So many exhibitors leave the end-of-tradeshow logistics to their staff or to the I&D crew. But what happens at the end of the tradeshow can have an impact on your bottom line and frankly your peace of mind.
Unless you’re intimately involved in the end-of-tradeshow dismantle and shipping, it’s easy to think that it almost happens by itself.
If only that were true, right?
A recent example from a client: the BOL (Bill of Lading) was handed in to the show services desk prior to the exhibit being dismantled and packed away. That was to happen the next morning. Unfortunately, the crates vanished. The BOL was in hand, so the order was given, and the crates were picked up. Fortunately, one of the I&D (Installation and Dismantle) crew caught the error and was able to track down the crates, which were at the nose-end of a trailer truck. But they were returned (at additional cost to the client), the exhibit was packed up and everything turned out as it should.
Tradeshow shipping is a different kind of cat as the saying goes, and there are a lot of moving parts. The best approach? Plan well ahead so you know what will happen and when.
Know when the advance warehouse will be able to receive incoming shipments. Working with a trucking company that is familiar with how the tradeshow shipping grind works will pay off. Time windows for both delivery and pickup can be a bit crazy, and it’s not uncommon for a truck to sit in line for hours (on the clock) awaiting their time to pick up their freight, especially at a busy show. This is even after they’ve checked in at the marshalling yard at the appropriate time.
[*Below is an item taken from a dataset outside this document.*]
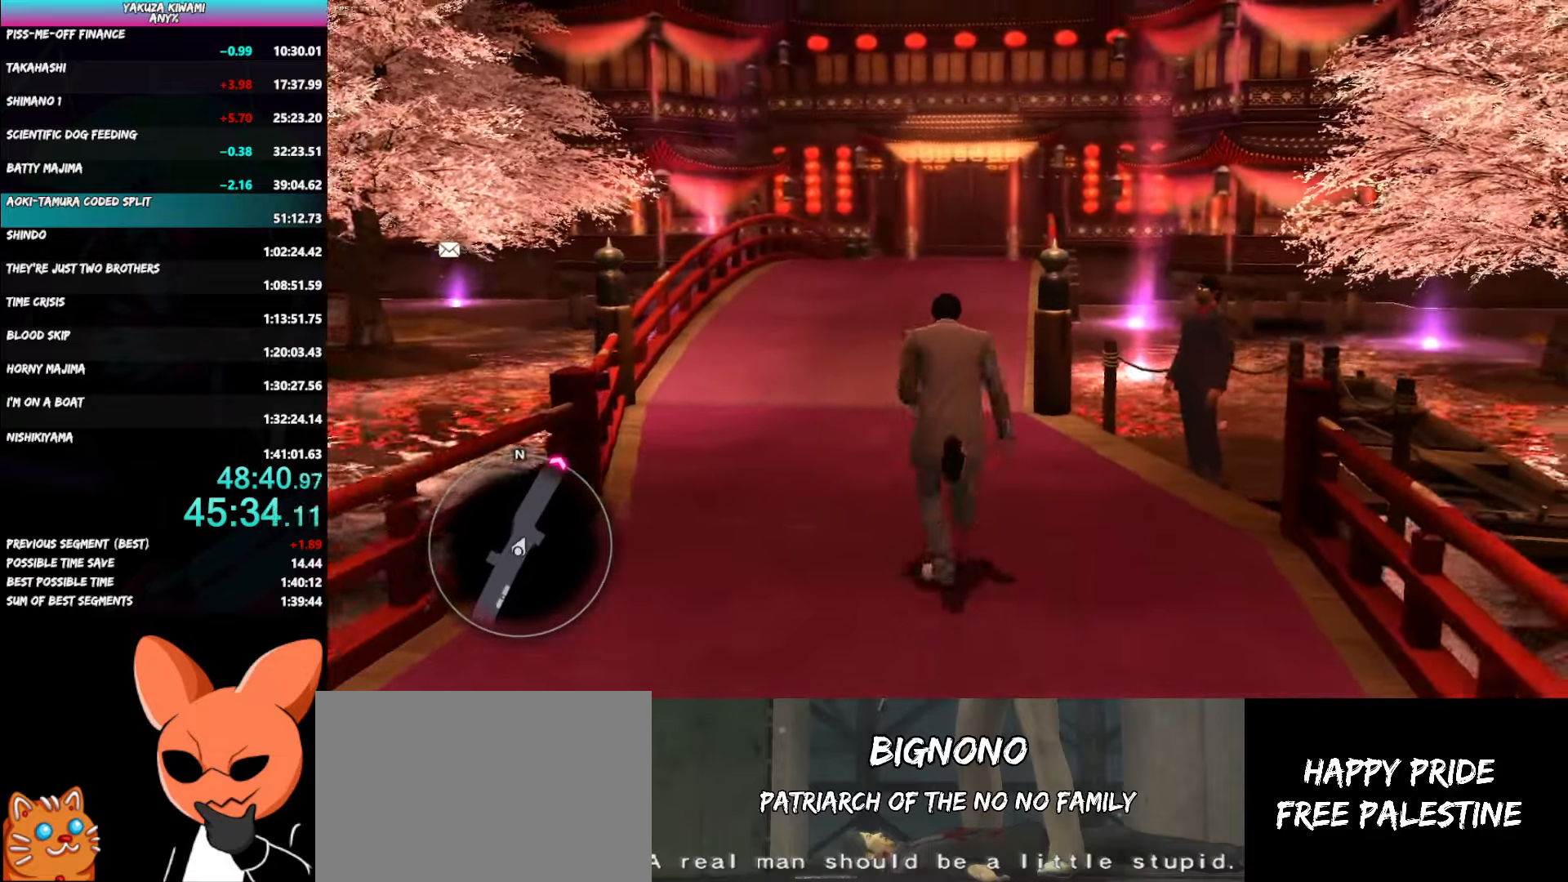
{"buttons": ["A"], "left_stick": "up", "right_stick": "center", "events": []}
At the end of the show, someone that’s in charge of making sure the paperwork is handed will need to fill out an MHA (Material Handling Form) and give it to show services, which is paperwork that authorizes the show contractor to pick up your crates and deliver them to the loading dock – this is called drayage. And make sure to read the fine print. The MHA must be filled out accurately to make sure that the crates and other materials are picked up. The fine print will also tell you that the show contractor has no liability for handling materials after the show deadline has passed, which means they can choose to ship your materials back in any way they deem. If they do it at all.
The afore-mentioned BOL is a document that outlines the agreement between you and your transportation company that authorizes them to pick up the crates and deliver it back to the warehouse.
Often your EAC (Exhibitor Approved Contractor) that is charge of setting up and dismantling your exhibit can handle all of these logistics – they do it all the time. But to make sure that happens, coordinate with the supervisor or your client representative.
In short, the goal is to get your exhibit and materials packed up efficiently and properly, and have it picked up and shipped to the proper destination. Sounds easy, right! It isn’t hard, but there are a number of ways things can go sideways, so make sure all of the pieces are handled properly and you’ll be able to relax on your plane ride home.